Beyond Scared Straight -Juvenile Justice Reform: Juvenile Brain Development, M11 and Rodriguez/Buck | Juvenile Brain theory | Scoop.it

Adolescent Developing Brain Theory and Sentencing
People v. Chappell, 2011 WL 105652 (Cal. App. 2 Dist. 2011)
The use of neurological evidence to justify lesser sentencing for juvenile offenders was popularized by the dropping of a footnote to the APA amicus brief on the adolescent developing brain theory in Roper v. Simmons (2005). In this case, a fourteen-year-old defendant was found guilty of first-degree murder under the theory of felony-murder with special circumstance and was sentenced to 50 years to life. On appeal, defendant claims (among other things) that his sentence constitutes cruel and unusual punishment because of his age.
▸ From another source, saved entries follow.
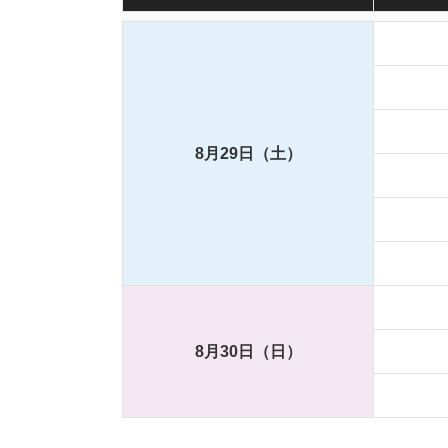
8月29日（土）
8月30日（日）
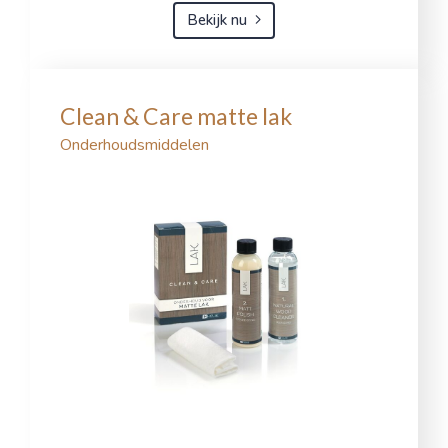
Bekijk nu
Clean & Care matte lak
Onderhoudsmiddelen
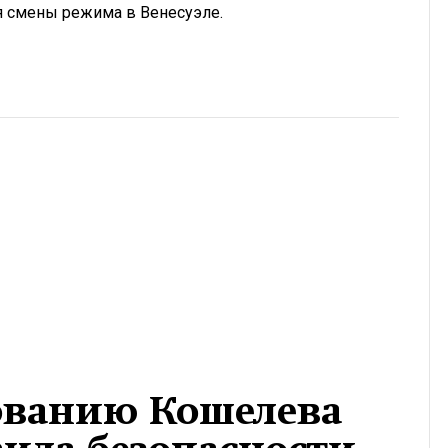
ся смены режима в Венесуэле.
хованию Кошелева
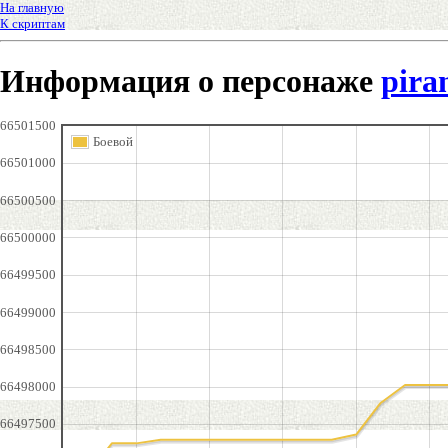
На главную
К скриптам
Информация о персонаже
pira
66501500
Боевой
66501000
66500500
66500000
66499500
66499000
66498500
66498000
66497500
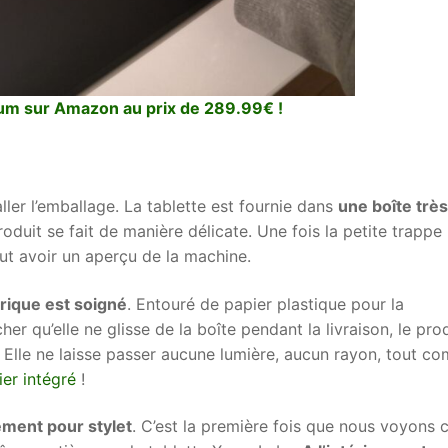
um sur Amazon au prix de 289.99€ !
ler l’emballage. La tablette est fournie dans
une boîte très
roduit se fait de manière délicate. Une fois la petite trappe
ut avoir un aperçu de la machine.
érique est soigné
. Entouré de papier plastique pour la
r qu’elle ne glisse de la boîte pendant la livraison, le pro
 Elle ne laisse passer aucune lumière, aucun rayon, tout c
er intégré
!
ement pour stylet
. C’est la première fois que nous voyons 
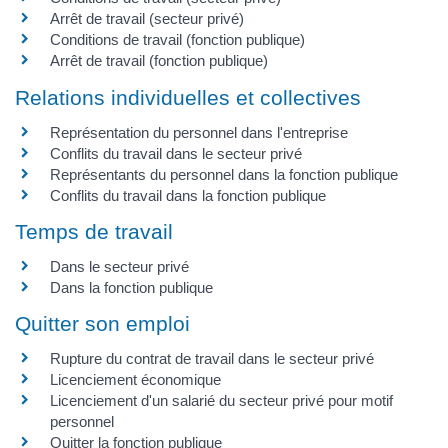
Arrêt de travail (secteur privé)
Conditions de travail (fonction publique)
Arrêt de travail (fonction publique)
Relations individuelles et collectives
Représentation du personnel dans l'entreprise
Conflits du travail dans le secteur privé
Représentants du personnel dans la fonction publique
Conflits du travail dans la fonction publique
Temps de travail
Dans le secteur privé
Dans la fonction publique
Quitter son emploi
Rupture du contrat de travail dans le secteur privé
Licenciement économique
Licenciement d'un salarié du secteur privé pour motif
personnel
Quitter la fonction publique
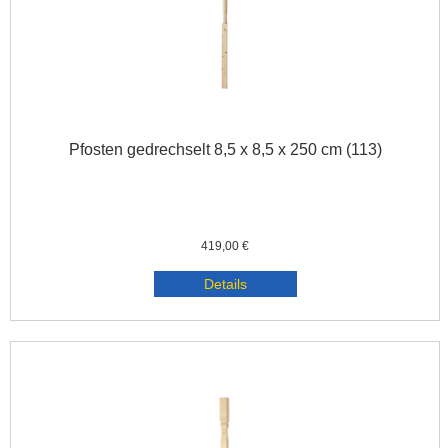
Pfosten gedrechselt 8,5 x 8,5 x 250 cm (113)
419,00 €
Details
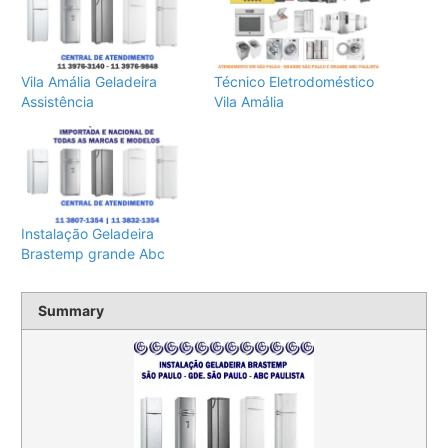
Vila Amália Geladeira
Técnico Eletrodoméstico
Assistência
Vila Amália
Instalação Geladeira
Brastemp grande Abc
Summary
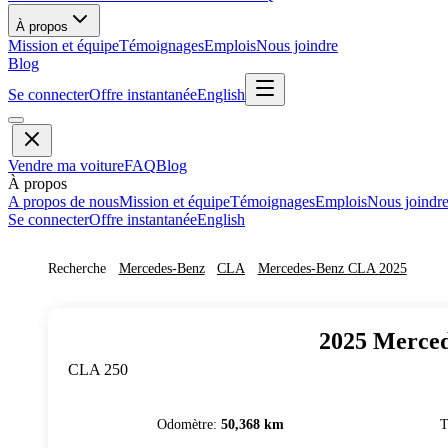
À propos
Mission et équipe
Témoignages
Emplois
Nous joindre
Blog
Se connecter
Offre instantanée
English
Vendre ma voiture
FAQ
Blog
À propos
A propos de nous
Mission et équipe
Témoignages
Emplois
Nous joindr
Se connecter
Offre instantanée
English
Recherche
Mercedes-Benz
CLA
Mercedes-Benz
CLA
2025
2025
Merced
CLA 250
Odomètre
:
50,368 km
T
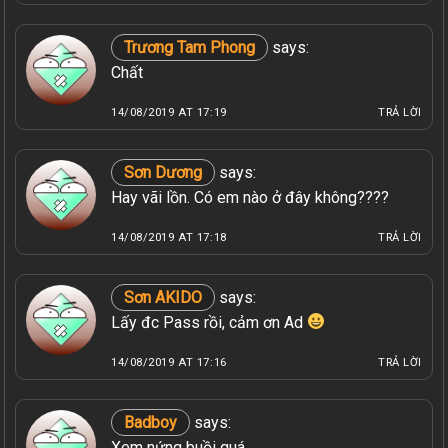
Trương Tam Phong
says:
Chất
14/08/2019 AT 17:19
TRẢ LỜI
Sơn Dương
says:
Hay vãi lồn. Có em nào ở đây không????
14/08/2019 AT 17:18
TRẢ LỜI
Sơn AKIDO
says:
Lấy đc Pass rồi, cảm ơn Ad
14/08/2019 AT 17:16
TRẢ LỜI
Badboy
says:
Xem nứng buồi quá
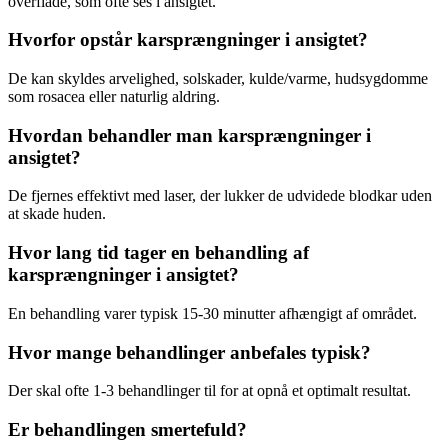
overflade, som ofte ses i ansigtet.
Hvorfor opstår karsprængninger i ansigtet?
De kan skyldes arvelighed, solskader, kulde/varme, hudsygdomme
som rosacea eller naturlig aldring.
Hvordan behandler man karsprængninger i
ansigtet?
De fjernes effektivt med laser, der lukker de udvidede blodkar uden
at skade huden.
Hvor lang tid tager en behandling af
karsprængninger i ansigtet?
En behandling varer typisk 15-30 minutter afhængigt af området.
Hvor mange behandlinger anbefales typisk?
Der skal ofte 1-3 behandlinger til for at opnå et optimalt resultat.
Er behandlingen smertefuld?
Defendant cited several Supreme Court opinions (including Roper) to the effect that juveniles should be treated differently than adults in sentencing, arguing that “developments in psychology and brain science continue to show fundamental differences between juvenile and adult minds.” The court of appeals recognizes that “the sentence is very severe for a crime committed by one so young.” It nevertheless affirmed the judgment because the defendant’s age was taken into account already when he was given a sentence less than life without possibility of parole.